Il y a quelques jours, nous étions avec des étudiants, autour du thème de la prière. Nous parlions de l’humilité comme condition première pour prier. Or, l’humilité vient de humus qui veut dire -terre- et que l’on retrouve aussi dans le terme humour. L’humour étant cette autodérision qui permet de se voir en vérité et d’en sourire.

Ces étudiants m’ont expliqué que dans leurs relations humaines entre eux ils ne pratiquaient pas l’humour mais plutôt l’ironie. “Cette ironie qu’on use pour montrer que l’on maîtrise les codes culturels et que l’on peut s’en moquer”… Ce n’est pas tout, ils m’ont aussi expliqué que la post-ironie désigne le stade où l’ironie se déploie de manière si complexe qu’elle dépasse le sarcasme pour parfois être dans la sincérité. Par conséquent cela permet d’affirmer l’appartenance à un groupe.

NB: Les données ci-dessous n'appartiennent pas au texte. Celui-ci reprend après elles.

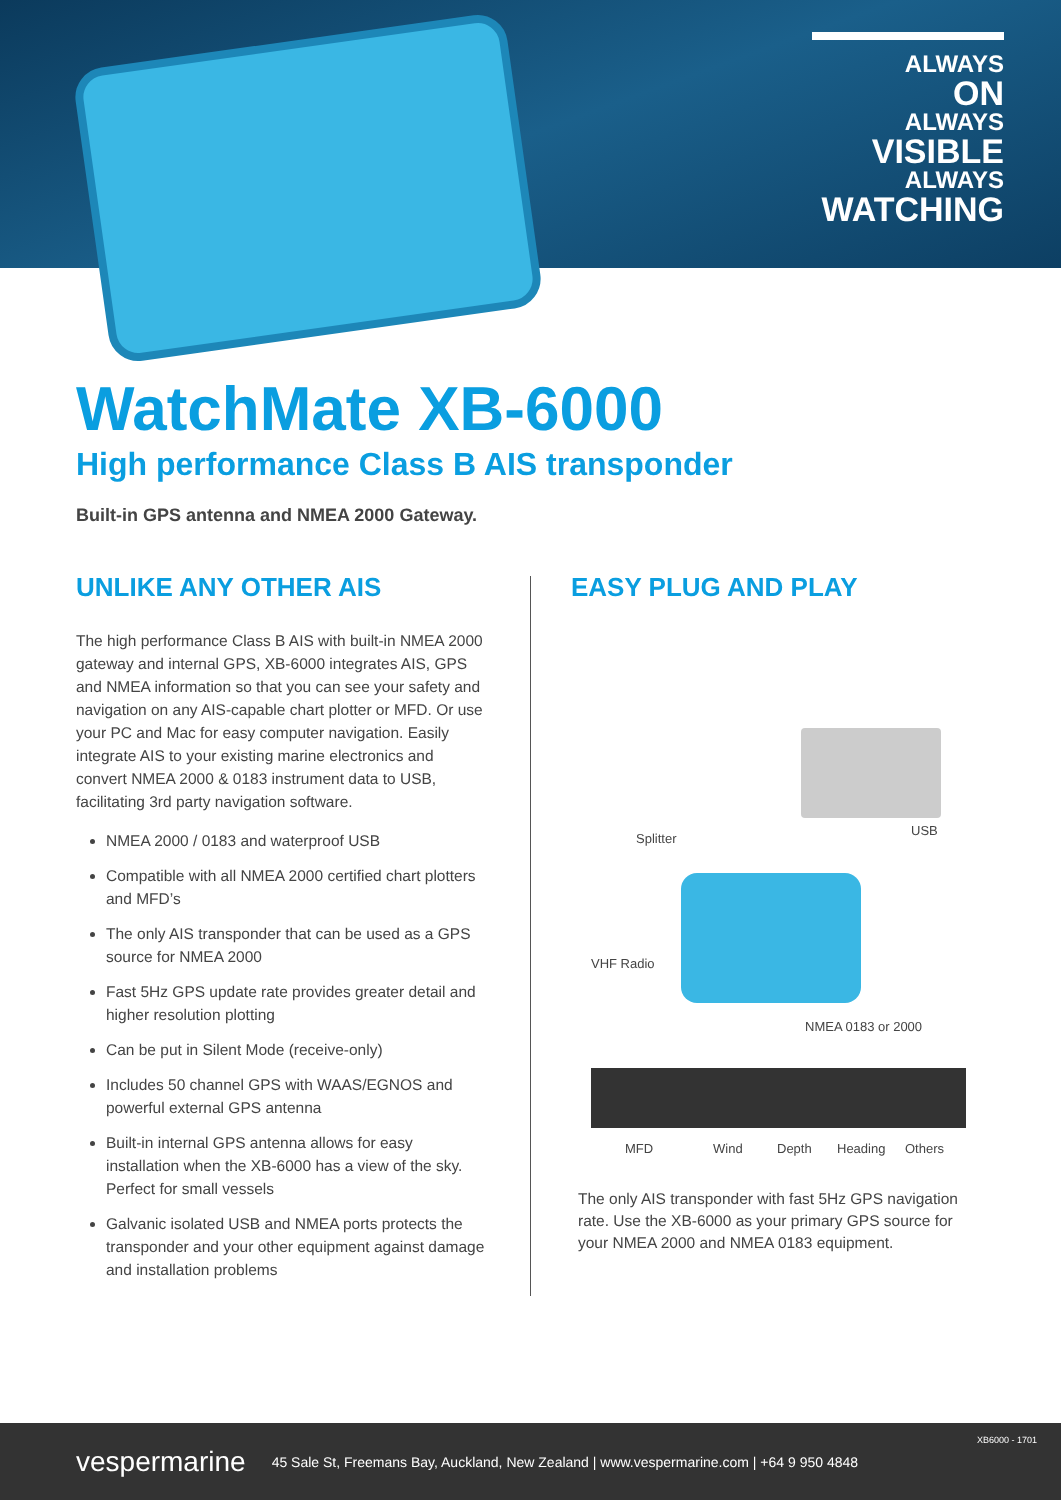ALWAYS
ON
ALWAYS
VISIBLE
ALWAYS
WATCHING
WatchMate XB-6000
High performance Class B AIS transponder
Built-in GPS antenna and NMEA 2000 Gateway.
UNLIKE ANY OTHER AIS
The high performance Class B AIS with built-in NMEA 2000 gateway and internal GPS, XB-6000 integrates AIS, GPS and NMEA information so that you can see your safety and navigation on any AIS-capable chart plotter or MFD. Or use your PC and Mac for easy computer navigation. Easily integrate AIS to your existing marine electronics and convert NMEA 2000 & 0183 instrument data to USB, facilitating 3rd party navigation software.
NMEA 2000 / 0183 and waterproof USB
Compatible with all NMEA 2000 certified chart plotters and MFD’s
The only AIS transponder that can be used as a GPS source for NMEA 2000
Fast 5Hz GPS update rate provides greater detail and higher resolution plotting
Can be put in Silent Mode (receive-only)
Includes 50 channel GPS with WAAS/EGNOS and powerful external GPS antenna
Built-in internal GPS antenna allows for easy installation when the XB-6000 has a view of the sky. Perfect for small vessels
Galvanic isolated USB and NMEA ports protects the transponder and your other equipment against damage and installation problems
EASY PLUG AND PLAY
Splitter
USB
VHF Radio
NMEA 0183 or 2000
MFD Wind Depth Heading Others
The only AIS transponder with fast 5Hz GPS navigation rate. Use the XB-6000 as your primary GPS source for your NMEA 2000 and NMEA 0183 equipment.
vespermarine 45 Sale St, Freemans Bay, Auckland, New Zealand | www.vespermarine.com | +64 9 950 4848
XB6000 - 1701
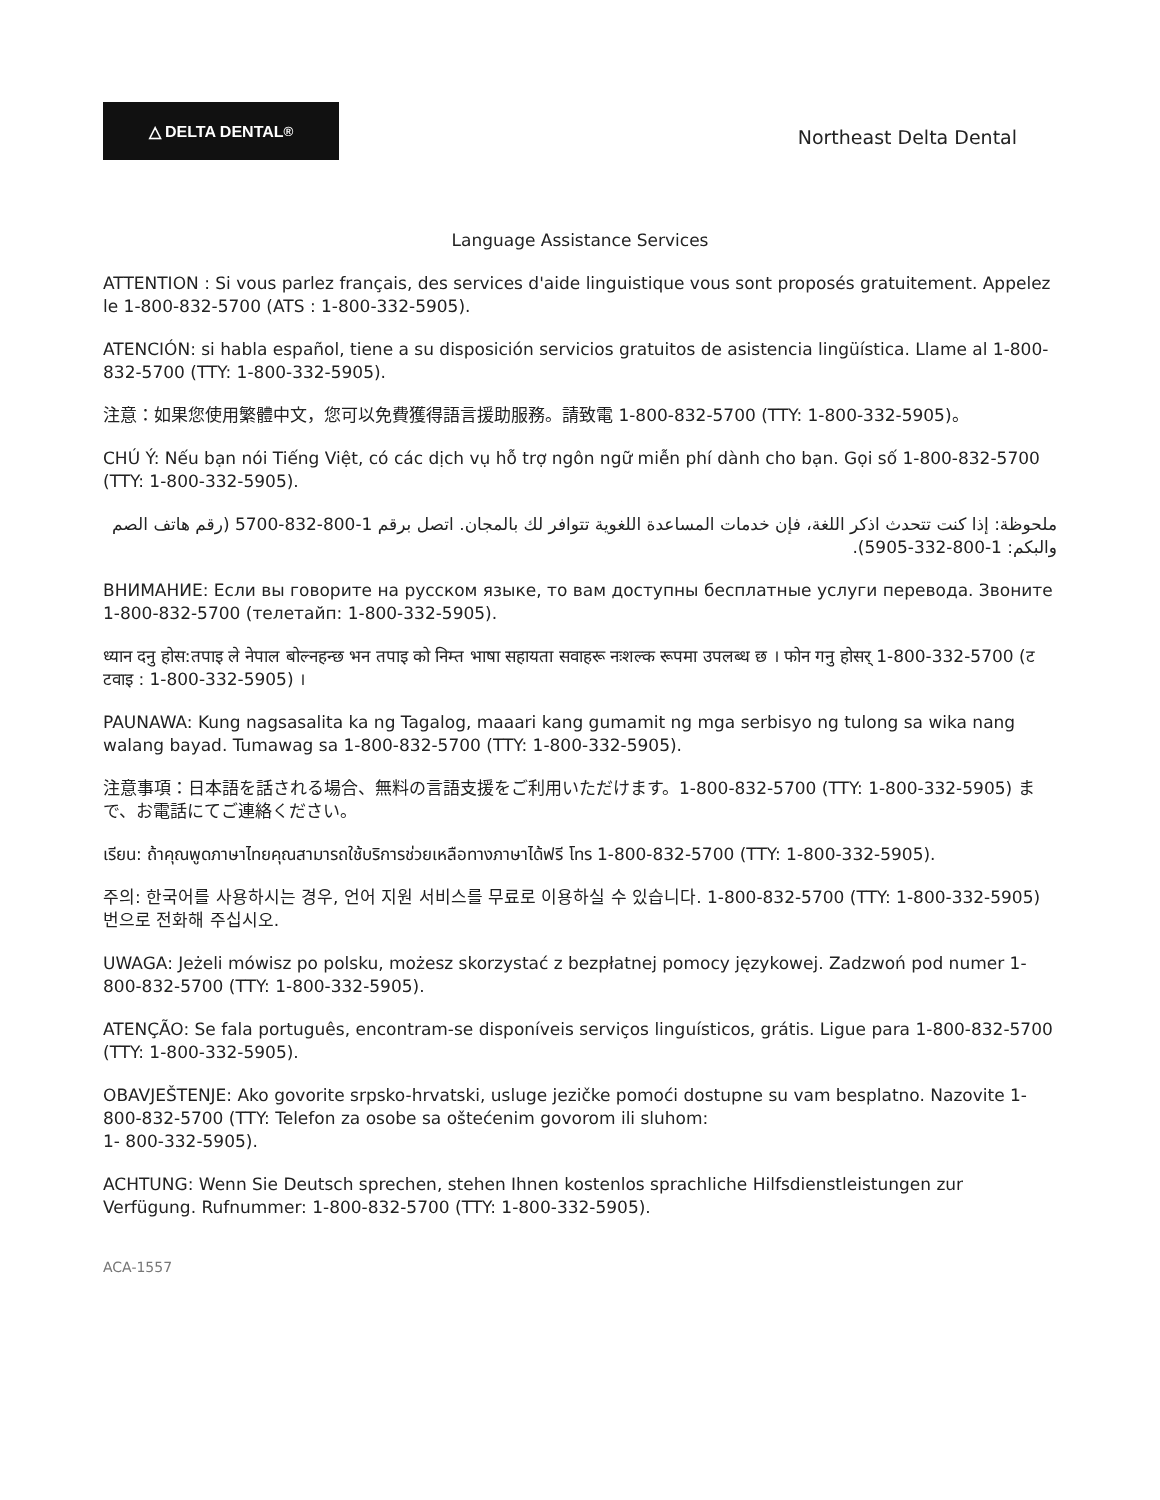△ DELTA DENTAL<sup>®</sup>
Northeast Delta Dental
Language Assistance Services
ATTENTION : Si vous parlez français, des services d'aide linguistique vous sont proposés gratuitement. Appelez le 1-800-832-5700 (ATS : 1-800-332-5905).
ATENCIÓN: si habla español, tiene a su disposición servicios gratuitos de asistencia lingüística. Llame al 1-800-832-5700 (TTY: 1-800-332-5905).
注意：如果您使用繁體中文，您可以免費獲得語言援助服務。請致電 1-800-832-5700 (TTY: 1-800-332-5905)。
CHÚ Ý: Nếu bạn nói Tiếng Việt, có các dịch vụ hỗ trợ ngôn ngữ miễn phí dành cho bạn. Gọi số 1-800-832-5700 (TTY: 1-800-332-5905).
ملحوظة: إذا كنت تتحدث اذكر اللغة، فإن خدمات المساعدة اللغوية تتوافر لك بالمجان. اتصل برقم 1-800-832-5700 (رقم هاتف الصم والبكم: 1-800-332-5905).
ВНИМАНИЕ: Если вы говорите на русском языке, то вам доступны бесплатные услуги перевода. Звоните 1-800-832-5700 (телетайп: 1-800-332-5905).
ध्यान दनु होस:तपाइ ले नेपाल बोल्नहन्छ भन तपाइ को निम्त भाषा सहायता सवाहरू नःशल्क रूपमा उपलब्ध छ । फोन गनु होसर् 1-800-332-5700 (ट टवाइ : 1-800-332-5905) ।
PAUNAWA: Kung nagsasalita ka ng Tagalog, maaari kang gumamit ng mga serbisyo ng tulong sa wika nang walang bayad. Tumawag sa 1-800-832-5700 (TTY: 1-800-332-5905).
注意事項：日本語を話される場合、無料の言語支援をご利用いただけます。1-800-832-5700 (TTY: 1-800-332-5905) まで、お電話にてご連絡ください。
เรียน: ถ้าคุณพูดภาษาไทยคุณสามารถใช้บริการช่วยเหลือทางภาษาได้ฟรี โทร 1-800-832-5700 (TTY: 1-800-332-5905).
주의: 한국어를 사용하시는 경우, 언어 지원 서비스를 무료로 이용하실 수 있습니다. 1-800-832-5700 (TTY: 1-800-332-5905) 번으로 전화해 주십시오.
UWAGA: Jeżeli mówisz po polsku, możesz skorzystać z bezpłatnej pomocy językowej. Zadzwoń pod numer 1-800-832-5700 (TTY: 1-800-332-5905).
ATENÇÃO: Se fala português, encontram-se disponíveis serviços linguísticos, grátis. Ligue para 1-800-832-5700 (TTY: 1-800-332-5905).
OBAVJEŠTENJE: Ako govorite srpsko-hrvatski, usluge jezičke pomoći dostupne su vam besplatno. Nazovite 1-800-832-5700 (TTY: Telefon za osobe sa oštećenim govorom ili sluhom:
1- 800-332-5905).
ACHTUNG: Wenn Sie Deutsch sprechen, stehen Ihnen kostenlos sprachliche Hilfsdienstleistungen zur Verfügung. Rufnummer: 1-800-832-5700 (TTY: 1-800-332-5905).
ACA-1557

D’où ma question pour ce soir en rapport avec l’Évangile : de quoi nos paroles sont-elles porteuses ? Nos paroles sont-elles porteuses de vérité ?

Avec l’intention d’établir un dialogue ? une rencontre ? Voire une visitation ? Ou bien nos paroles sont-elles porteuses comme celles des pharisiens de mensonges voire d’une certaine ironie pour tendre un piège et piéger comme une proie son interlocuteur. C’est ce que nous voyons ce soir autour de cet évangile. Les pharisiens veulent tendre un piège à Jésus par une parole, nous dit une traduction littérale.

Quelle est donc la véritable intention des pharisiens ? Qu’est-ce que leurs paroles révèlent de leur être profond ?

Vous avez remarqué que ces interlocuteurs commencent par flatter Jésus. Les premières paroles de ces disciples sont des paroles de séduction, flatteuse pour amadouer Jésus, elles contiennent une forme d’ironie : Tu ne te laisses pas influencer par personne. Car ce n’est pas selon l’apparence que tu considères les gens. Or, la traduction littérale nous dit, tu ne crains personne. Tu n’imites personne. Car tu ne portes pas de masque.

Jésus ne porte pas de masque. Et ses adversaires le savent et ils veulent l’attraper. Car Jésus n’est pas comme eux, Jésus ne va pas leur répondre sur le même terrain et ils le savent. Et pourtant, ils essayent.

Ces premières phrases nous indiquent et nous révèlent nos fausses questions ou interrogations, nos questions qui ne sont pas ajustées, nos questions ironiques qui veulent parfois faire tomber l’autre ou l’exclure. Pourquoi faisons-nous cela ?

Que se passe-t-il au plus profond de nous-mêmes quand, comme ces pharisiens, nous voulons piéger l’autre ? De qui ou de quoi sommes-nous complices ? Sommes-nous à la bonne place ? ajustée et en vérité ? Non.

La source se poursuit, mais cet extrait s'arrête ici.